Telespectador, França mastiga o último naco do misto-quente. Ele ainda não tinha visto o novo comercial do Tupy. Achou legal. Mas, estranho: inconsciente, ele se solidariza intimamente com o senhorzinho pascácio e calvo do comercial, sem motivo aparente; quem sabe o faz porque, assim como o homem do reclame, ele não se sente necessariamente um pascácio; mas antes, já o incomodava suspeitar que fosse um tóxico, como o crack e a cocaína dos traficantes. Há poucos instantes, França tinha certeza de que não saía de segunda a sexta em direção à agência 3702 dígito 9, no Jardim Marialva, bem em frente à Praça do Relógio, para ser tóxico nem para engabelar senhorzinhos pascácios e calvos; e agora jogam aquilo em sua cara pela televisão. Coisa esquisita, desconfortável.

Volta o programa, sob aplausos da plateia.

Hora de dona Tuca falar. Magnânima, ela rememora o relato comovente da ativista exuberante no bloco anterior. Relembra os infortúnios por ela sofridos nos ambientes em que passou e denuncia a perseguição infligida apenas por ser do jeito que é, ou por apresentar-se em sua plena naturalidade ancestral; depois, a bondosa banqueira vira-se à esquerda e pondera o caso do rapaz casado com o holandês; arremata dizendo “puxa, como homem é tóxico, não?”. Por fim, ela não cita qualquer exemplo próprio — talvez a modéstia a impeça de usar a si mesma como case —, mas diz como “a sociedade não tolera mais homem tóxico e todo esse machismo retrógrado. A gente precisa agir nas causas do problema”, afirma, olhando aos dois com convicção. Frase forte, que arranca aplausos gerais.
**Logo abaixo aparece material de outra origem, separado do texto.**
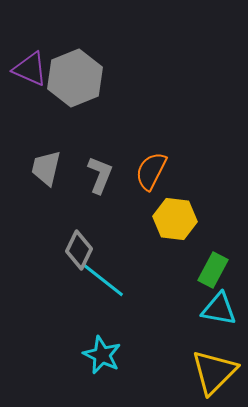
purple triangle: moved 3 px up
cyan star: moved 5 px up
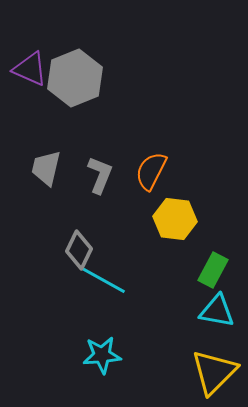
cyan line: rotated 9 degrees counterclockwise
cyan triangle: moved 2 px left, 2 px down
cyan star: rotated 30 degrees counterclockwise
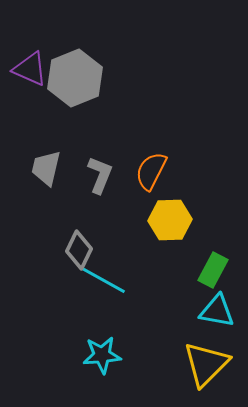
yellow hexagon: moved 5 px left, 1 px down; rotated 9 degrees counterclockwise
yellow triangle: moved 8 px left, 8 px up
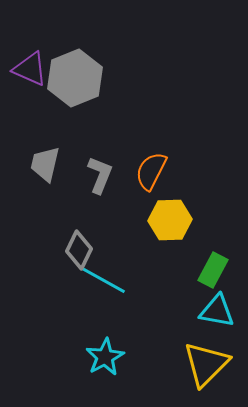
gray trapezoid: moved 1 px left, 4 px up
cyan star: moved 3 px right, 2 px down; rotated 24 degrees counterclockwise
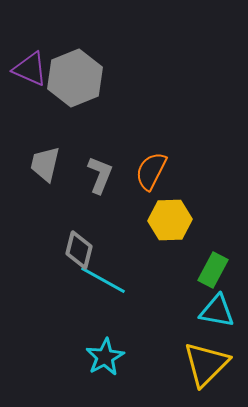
gray diamond: rotated 12 degrees counterclockwise
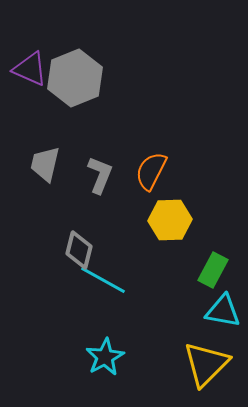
cyan triangle: moved 6 px right
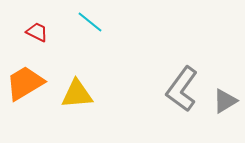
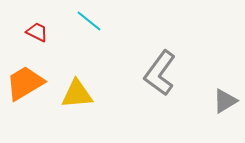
cyan line: moved 1 px left, 1 px up
gray L-shape: moved 22 px left, 16 px up
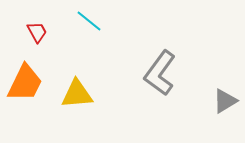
red trapezoid: rotated 35 degrees clockwise
orange trapezoid: rotated 147 degrees clockwise
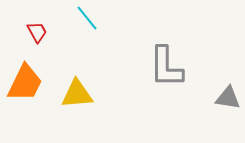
cyan line: moved 2 px left, 3 px up; rotated 12 degrees clockwise
gray L-shape: moved 6 px right, 6 px up; rotated 36 degrees counterclockwise
gray triangle: moved 3 px right, 3 px up; rotated 40 degrees clockwise
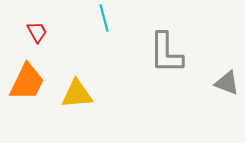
cyan line: moved 17 px right; rotated 24 degrees clockwise
gray L-shape: moved 14 px up
orange trapezoid: moved 2 px right, 1 px up
gray triangle: moved 1 px left, 15 px up; rotated 12 degrees clockwise
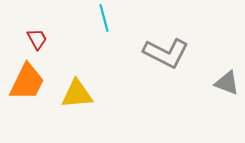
red trapezoid: moved 7 px down
gray L-shape: rotated 63 degrees counterclockwise
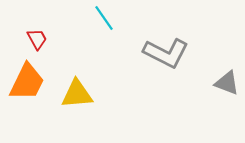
cyan line: rotated 20 degrees counterclockwise
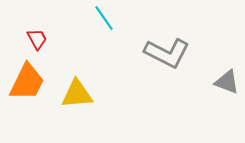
gray L-shape: moved 1 px right
gray triangle: moved 1 px up
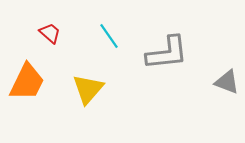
cyan line: moved 5 px right, 18 px down
red trapezoid: moved 13 px right, 6 px up; rotated 20 degrees counterclockwise
gray L-shape: rotated 33 degrees counterclockwise
yellow triangle: moved 11 px right, 5 px up; rotated 44 degrees counterclockwise
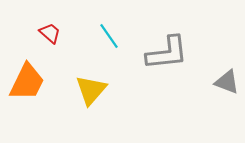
yellow triangle: moved 3 px right, 1 px down
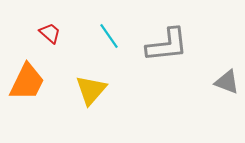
gray L-shape: moved 8 px up
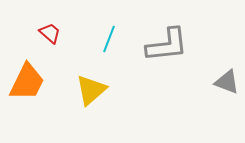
cyan line: moved 3 px down; rotated 56 degrees clockwise
yellow triangle: rotated 8 degrees clockwise
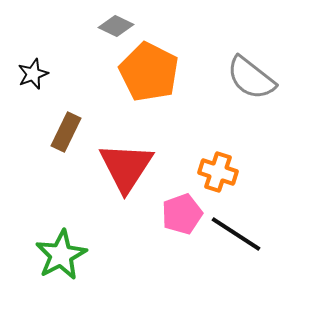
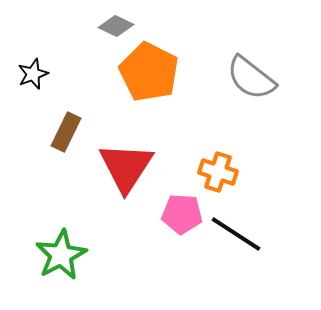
pink pentagon: rotated 24 degrees clockwise
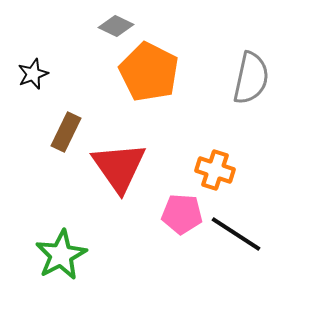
gray semicircle: rotated 116 degrees counterclockwise
red triangle: moved 7 px left; rotated 8 degrees counterclockwise
orange cross: moved 3 px left, 2 px up
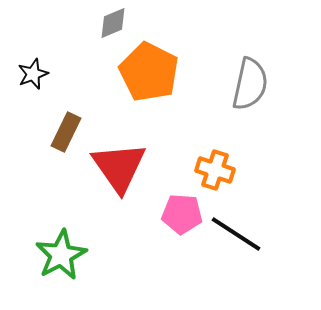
gray diamond: moved 3 px left, 3 px up; rotated 48 degrees counterclockwise
gray semicircle: moved 1 px left, 6 px down
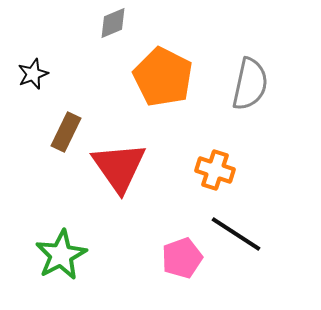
orange pentagon: moved 14 px right, 5 px down
pink pentagon: moved 44 px down; rotated 24 degrees counterclockwise
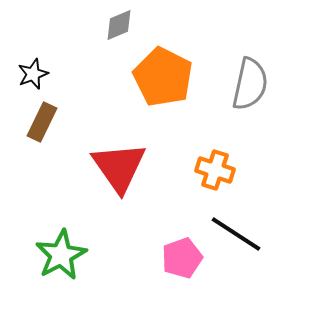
gray diamond: moved 6 px right, 2 px down
brown rectangle: moved 24 px left, 10 px up
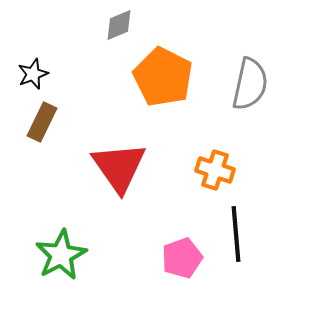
black line: rotated 52 degrees clockwise
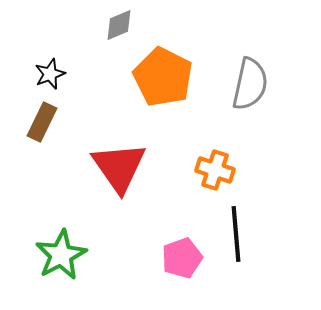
black star: moved 17 px right
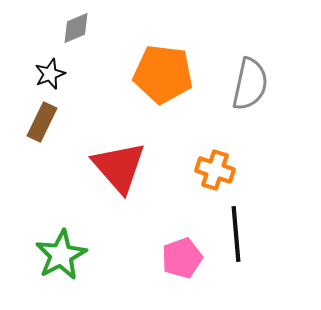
gray diamond: moved 43 px left, 3 px down
orange pentagon: moved 3 px up; rotated 20 degrees counterclockwise
red triangle: rotated 6 degrees counterclockwise
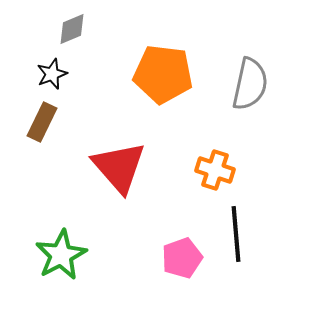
gray diamond: moved 4 px left, 1 px down
black star: moved 2 px right
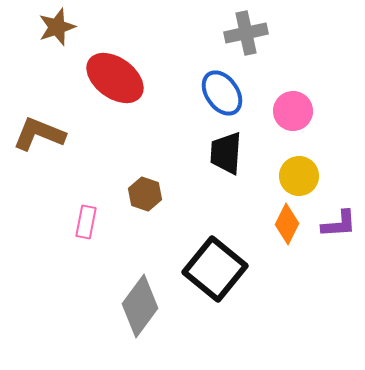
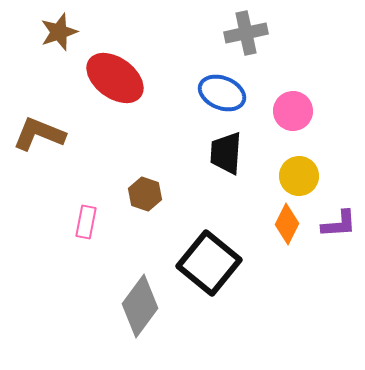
brown star: moved 2 px right, 5 px down
blue ellipse: rotated 33 degrees counterclockwise
black square: moved 6 px left, 6 px up
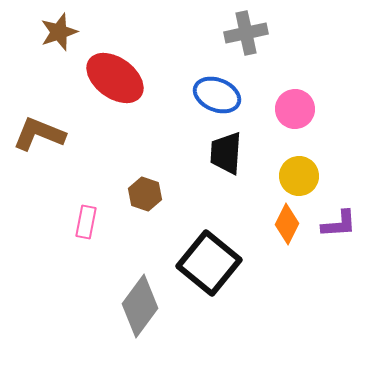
blue ellipse: moved 5 px left, 2 px down
pink circle: moved 2 px right, 2 px up
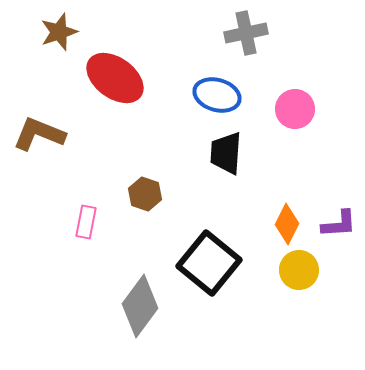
blue ellipse: rotated 6 degrees counterclockwise
yellow circle: moved 94 px down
A moça e o rapaz assentem levemente com a cabeça. A câmera abre e eles miram em dona Tuca, com olhinhos suplicantes, como a dizer “por favor, a senhora nos ajude nisso”. Tuca Seráfico, a dona do banco Tupy, faz cara de quem está lá mesmo para livrá-los de homens tóxicos e fazer um mundo melhor para todos. Porque, embora fosse muito rica e nem parecesse a mulher mais rica do Brasil segundo a Forbes, ela era acima de tudo uma pessoa consciente de seu papel social. E é de gente assim que o mundo precisa.

2

Termina o programa e Paulino Eiras de França Júnior tinha umas camisas para passar, as que ele vestiria para trabalhar na semana porvir. Desliga a tevê, abre a tábua de passar, liga o ferro na tomada, e coloca o seletor na posição “tecidos delicados”. Quieto, fica a pensar naquele negócio de homem tóxico. Nunca tinha ouvido falar nisso. Será que ele era um homem tóxico? Matutava enquanto separava as camisas de tricoline do cesto para passar a ferro.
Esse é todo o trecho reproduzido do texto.